--- EXCERPT ---
┄┄┄┄┄┄
In addition to the correspondence of k and g to š and ž, Chaker (1972), while expressing uncertainty about the linguistic coherence of Zenati, notes as shared Zenati traits:
- A proximal demonstrative suffix "this" -u, rather than -a
- A final -u in the perfect of two-consonant verbs, rather than -a (e.g. yə-nsu "he slept" rather than yə-nsa elsewhere)
These characteristics identify a more restricted subset of Berber than those previously mentioned, mainly northern Saharan varieties; they exclude, for example, Chaoui and all but the easternmost Rif dialects.
┄┄┄┄┄┄
--- ASSIGNED TASK 1 ---
Output the portion of the Zenati passage word for word, starting at "In addition to" and ending at "than yə-nsa elsewhere)".
--- ASSIGNED TASK 2 ---
According to the Zenati passage, which varieties do the listed characteristics exclude?
--- ASSIGNED TASK 3 ---
Summarize the Zenati passage in two sentences.
The lines below play no part in this work.

(Bounding boxes and keypoints)
┄┄┄┄┄┄
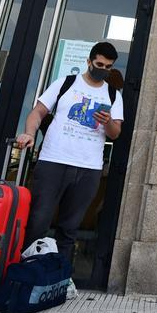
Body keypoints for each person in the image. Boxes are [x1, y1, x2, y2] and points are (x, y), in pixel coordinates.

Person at [17, 42, 124, 264]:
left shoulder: (113, 95)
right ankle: (24, 275)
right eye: (99, 64)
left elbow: (115, 134)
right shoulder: (65, 83)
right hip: (53, 162)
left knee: (70, 228)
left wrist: (108, 123)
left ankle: (59, 279)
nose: (103, 69)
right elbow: (37, 112)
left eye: (108, 67)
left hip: (89, 168)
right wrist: (29, 133)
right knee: (38, 221)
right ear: (89, 61)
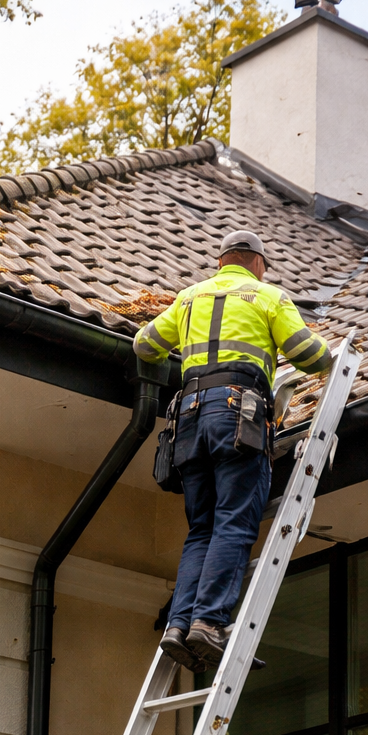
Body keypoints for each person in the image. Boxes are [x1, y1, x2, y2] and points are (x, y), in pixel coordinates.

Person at [134, 229, 332, 672]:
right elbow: (310, 355)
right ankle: (208, 622)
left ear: (221, 261)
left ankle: (178, 625)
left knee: (201, 527)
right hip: (237, 417)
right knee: (234, 523)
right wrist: (332, 354)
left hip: (187, 420)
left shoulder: (187, 298)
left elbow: (144, 346)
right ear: (257, 263)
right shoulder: (268, 296)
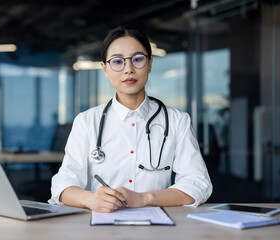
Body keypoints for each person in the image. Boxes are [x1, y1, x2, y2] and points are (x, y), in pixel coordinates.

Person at [49, 26, 212, 213]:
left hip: (158, 226)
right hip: (103, 225)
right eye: (117, 61)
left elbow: (198, 183)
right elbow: (62, 184)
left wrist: (145, 198)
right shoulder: (87, 121)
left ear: (150, 63)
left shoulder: (177, 121)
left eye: (138, 59)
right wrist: (91, 199)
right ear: (105, 69)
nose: (128, 69)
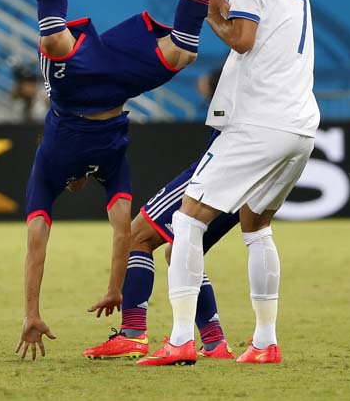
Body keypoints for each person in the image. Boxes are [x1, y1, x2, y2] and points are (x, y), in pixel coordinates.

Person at [15, 0, 253, 361]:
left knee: (53, 40)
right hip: (118, 85)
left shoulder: (46, 167)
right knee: (183, 51)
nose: (77, 186)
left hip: (72, 90)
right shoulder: (109, 166)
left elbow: (39, 244)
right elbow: (119, 229)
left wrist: (34, 311)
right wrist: (107, 289)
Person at [136, 0, 319, 366]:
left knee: (188, 219)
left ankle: (180, 339)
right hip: (299, 125)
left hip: (259, 121)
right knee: (256, 227)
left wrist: (216, 10)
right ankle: (264, 342)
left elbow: (242, 38)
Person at [81, 132, 242, 360]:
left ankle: (133, 333)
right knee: (180, 251)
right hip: (257, 170)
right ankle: (214, 341)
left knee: (137, 235)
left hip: (223, 165)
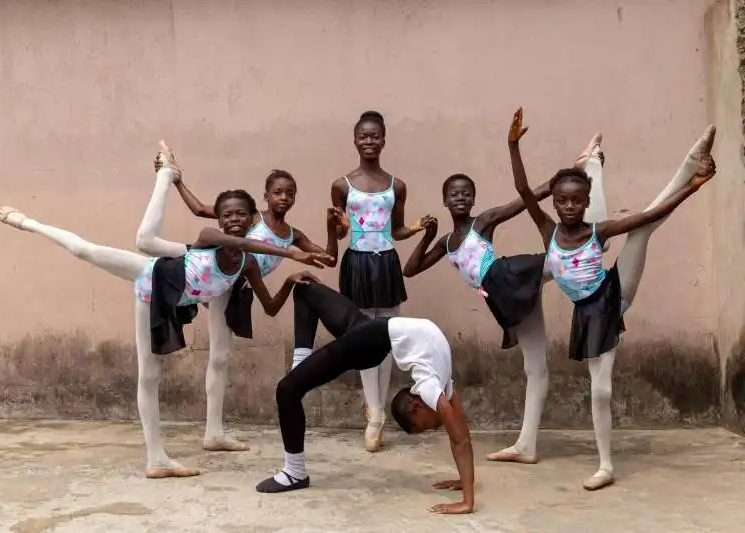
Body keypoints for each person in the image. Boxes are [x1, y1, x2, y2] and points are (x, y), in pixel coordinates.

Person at [0, 145, 330, 479]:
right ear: (223, 218)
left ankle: (206, 437)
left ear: (251, 215)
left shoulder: (250, 265)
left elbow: (270, 307)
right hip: (153, 277)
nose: (234, 220)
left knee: (206, 359)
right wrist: (290, 255)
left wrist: (292, 279)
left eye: (241, 214)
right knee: (90, 251)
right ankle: (29, 221)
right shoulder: (211, 235)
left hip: (187, 294)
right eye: (227, 214)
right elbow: (235, 240)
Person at [509, 107, 717, 490]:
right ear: (554, 203)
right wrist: (513, 146)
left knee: (643, 229)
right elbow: (523, 192)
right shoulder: (547, 231)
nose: (569, 207)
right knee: (600, 389)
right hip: (587, 316)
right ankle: (593, 162)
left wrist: (694, 187)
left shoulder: (598, 228)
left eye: (576, 201)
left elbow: (652, 214)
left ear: (584, 204)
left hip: (614, 293)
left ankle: (689, 163)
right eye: (563, 201)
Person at [404, 126, 612, 466]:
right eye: (454, 194)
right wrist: (426, 236)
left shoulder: (482, 221)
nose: (460, 198)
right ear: (444, 201)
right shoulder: (445, 242)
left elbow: (526, 199)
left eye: (466, 193)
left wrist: (567, 177)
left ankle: (592, 170)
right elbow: (410, 270)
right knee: (535, 367)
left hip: (510, 275)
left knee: (572, 252)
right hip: (503, 297)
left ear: (473, 200)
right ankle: (526, 445)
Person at [137, 147, 342, 452]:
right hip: (208, 262)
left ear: (295, 198)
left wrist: (332, 230)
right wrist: (178, 181)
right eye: (277, 192)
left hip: (232, 287)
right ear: (266, 197)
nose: (283, 198)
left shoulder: (293, 235)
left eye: (289, 193)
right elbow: (202, 211)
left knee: (219, 357)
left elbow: (328, 259)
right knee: (149, 246)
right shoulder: (251, 217)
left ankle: (214, 433)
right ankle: (167, 173)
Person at [254, 280, 475, 515]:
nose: (434, 428)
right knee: (304, 288)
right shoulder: (432, 386)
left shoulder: (439, 382)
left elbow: (461, 434)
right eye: (425, 427)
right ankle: (296, 472)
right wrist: (467, 501)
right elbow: (460, 439)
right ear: (416, 407)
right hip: (366, 340)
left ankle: (294, 469)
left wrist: (466, 484)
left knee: (288, 389)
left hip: (370, 339)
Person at [328, 110, 433, 453]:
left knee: (388, 336)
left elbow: (396, 230)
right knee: (361, 338)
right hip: (357, 261)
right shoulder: (342, 185)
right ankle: (373, 412)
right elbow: (343, 231)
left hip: (386, 261)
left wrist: (417, 227)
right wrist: (337, 225)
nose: (369, 141)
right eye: (363, 136)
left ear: (384, 140)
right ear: (355, 140)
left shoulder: (396, 185)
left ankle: (379, 412)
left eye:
┄┄┄┄┄┄
--- RESPONSE AREA 1 ---
In addition to the correspondence of k and g to š and ž, Chaker (1972), while expressing uncertainty about the linguistic coherence of Zenati, notes as shared Zenati traits:
- A proximal demonstrative suffix "this" -u, rather than -a
- A final -u in the perfect of two-consonant verbs, rather than -a (e.g. yə-nsu "he slept" rather than yə-nsa elsewhere)

--- RESPONSE AREA 2 ---
Chaoui and all but the easternmost Rif dialects.

--- RESPONSE AREA 3 ---
Besides the correspondence of k and g to š and ž, Chaker (1972) notes two shared Zenati traits, while expressing uncertainty about Zenati's linguistic coherence: a proximal demonstrative suffix -u rather than -a, and a final -u rather than -a in the perfect of two-consonant verbs. These traits identify a more restricted subset of Berber, mainly northern Saharan varieties, excluding, for example, Chaoui and all but the easternmost Rif dialects.